Monday, 17 October 2022

CAPTIVE OF THE KING by Gemma Lawrence @TudorTweep

 4.5 out of 5 stars

On Amazon (universal link)
On Goodreads

How I discovered this book: one of my favourite writers; I've been following this series.

In a Nutshell: Book 4 of a series about Lady Jane Rochford, set during the reign and downfall of Anne Boleyn.

The fall of the Boleyns is such a terrifying and sad story, and Gemma Lawrence has told it here in a most compelling fashion from the point of view of Lady Jane Rochford, George Boleyn's wife.  

Reading about the period after Anne, George and their friends had been executed, leaving Jane all alone and out of favour with just about everyone, I was struck by the way in which her whole life was lived in relation to other people.  In the notes at the back, Ms Lawrence described Jane as the watcher, just out of focus; isn't that perfect?  Jane felt that without her status as George's wife and one of Anne's senior ladies, she faded away.  The feeling I had about her was more than that, though; I noticed, throughout, that there was nothing in her life that was just for Jane.  Scarcely a book, a favoured food, a pastime, a preference.  As though it never occurred to her that what she wanted mattered.

Her childlessness must have had a huge impact on her feelings of worthlessness and invisibility; I am sure the way Ms Lawrence has portrayed her is close to the truth.  Although during the first third I felt a little frustrated by the book being more about Anne than Jane herself, told in reported and overheard conversation, I daresay that this is a good representation of Jane's life.  That only her involvement with others gave her existence any validity.  Her days were marked by events at court, even when she was not there, rather than anything that actually happened to her.

'There were no morals in the world anymore, just varying degrees of monster'.

...and the greatest monster of all was the King himself.  A small man who gorged himself and postured, to fill the emptiness inside.  Reading historical fiction about his reign (mostly by Ms Lawrence), I have long felt that he deeply regretted what he did to Anne and all those others who'd died on his watch, and his conscience could not deal with it.  Though he appeared to have little conscience during the dissolution of the monasteries, for his own vanity and to distribute largesse amongst those currently in favour.

I like how, in this series, Jane is given slight psychic abilities.  Nothing too outlandish, just enough to be believable.
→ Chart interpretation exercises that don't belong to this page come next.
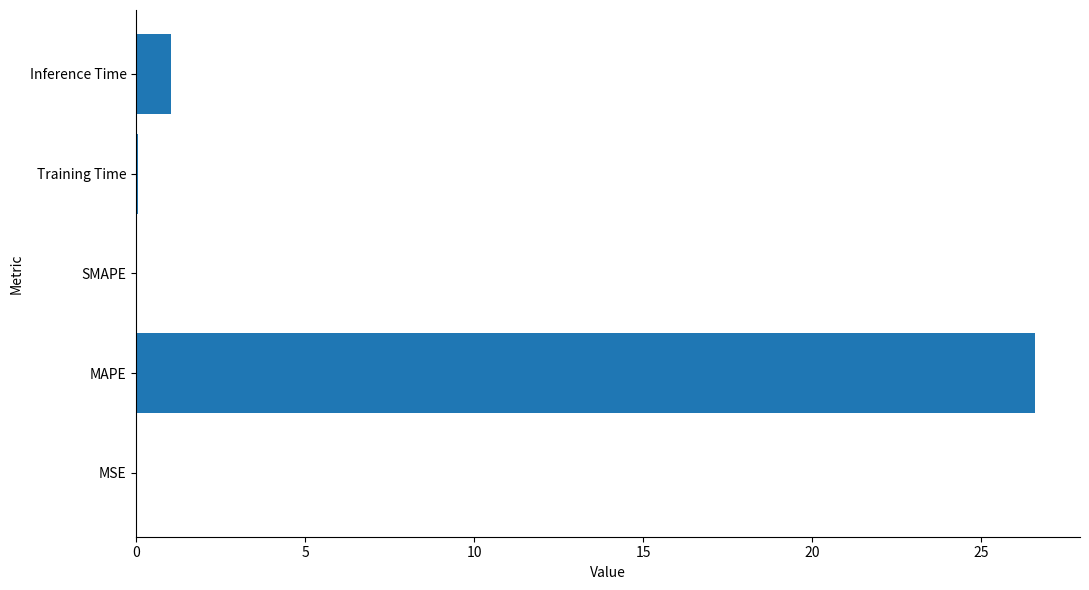

At which category does the chart reach its peak across all series?

MAPE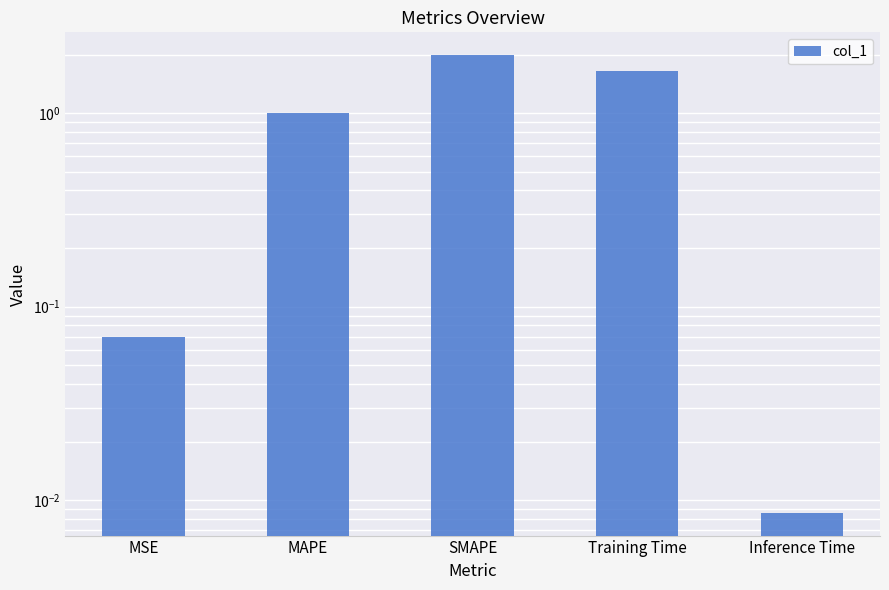

The value at Inference Time is 0.0. True or false?

False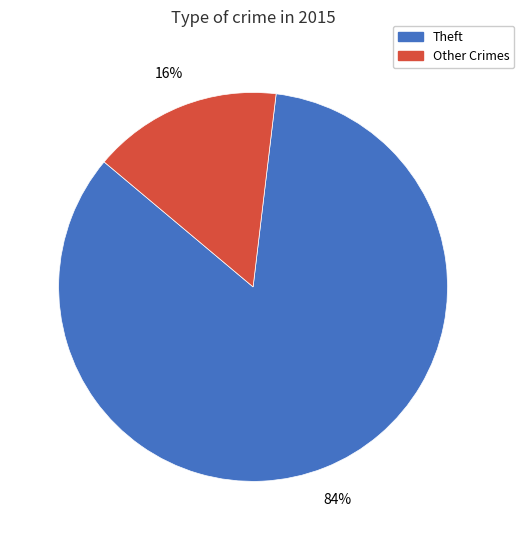

Is there a majority slice in this chart?

Yes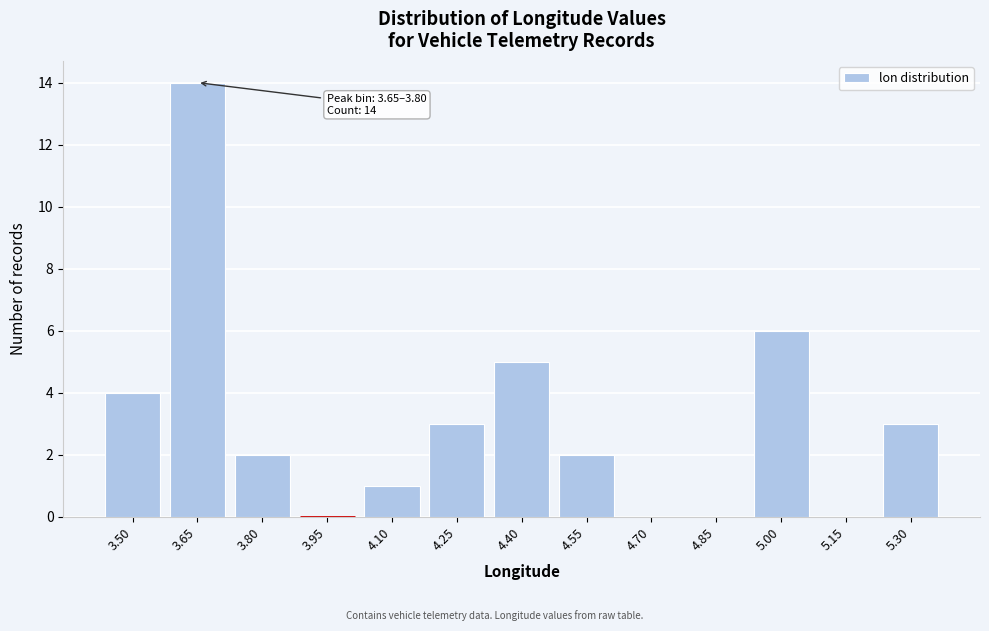

Reading left to right, what are all the values shown in this chart?

3.50=4	3.65=14	3.80=2	3.95=0	4.10=1	4.25=3	4.40=5	4.55=2	4.70=0	4.85=0	5.00=6	5.15=0	5.30=3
It adds another, most interesting dimension to her story - and this book certainly blows apart the myth that Jane Seymour was the most loved of Henry's wives.  I imagine the reality was that, as Jane Rochford observes, he very quickly grew tired of Seymour's pale character.  Of course, he hadn't got a clue what he really wanted, other than a son; he thought Seymour a soothing balm during his tempestuous relationship with Anne, but without the latter, the former must have been less appealing.  

'He did not care what she wanted.  He wanted her to nod and agree with him, get fat with a son and be silent.  She was not his love or equal.  She was livestock.
And though she said it not, Jane knew that.'

The notes at the end show which parts are fact, and which parts are dramatic invention.  I was fascinated to read that Jane really did write to Cromwell asking for help after George's death, and that the letter still survives!

It's a jolly good book, and I particularly liked the end fifteen per cent or so: the aftermath of the May murders, and Jane Seymour's growing realisation that she is in as much potential danger as anyone else in her husband's orbit.  I very much look forward to the next episode!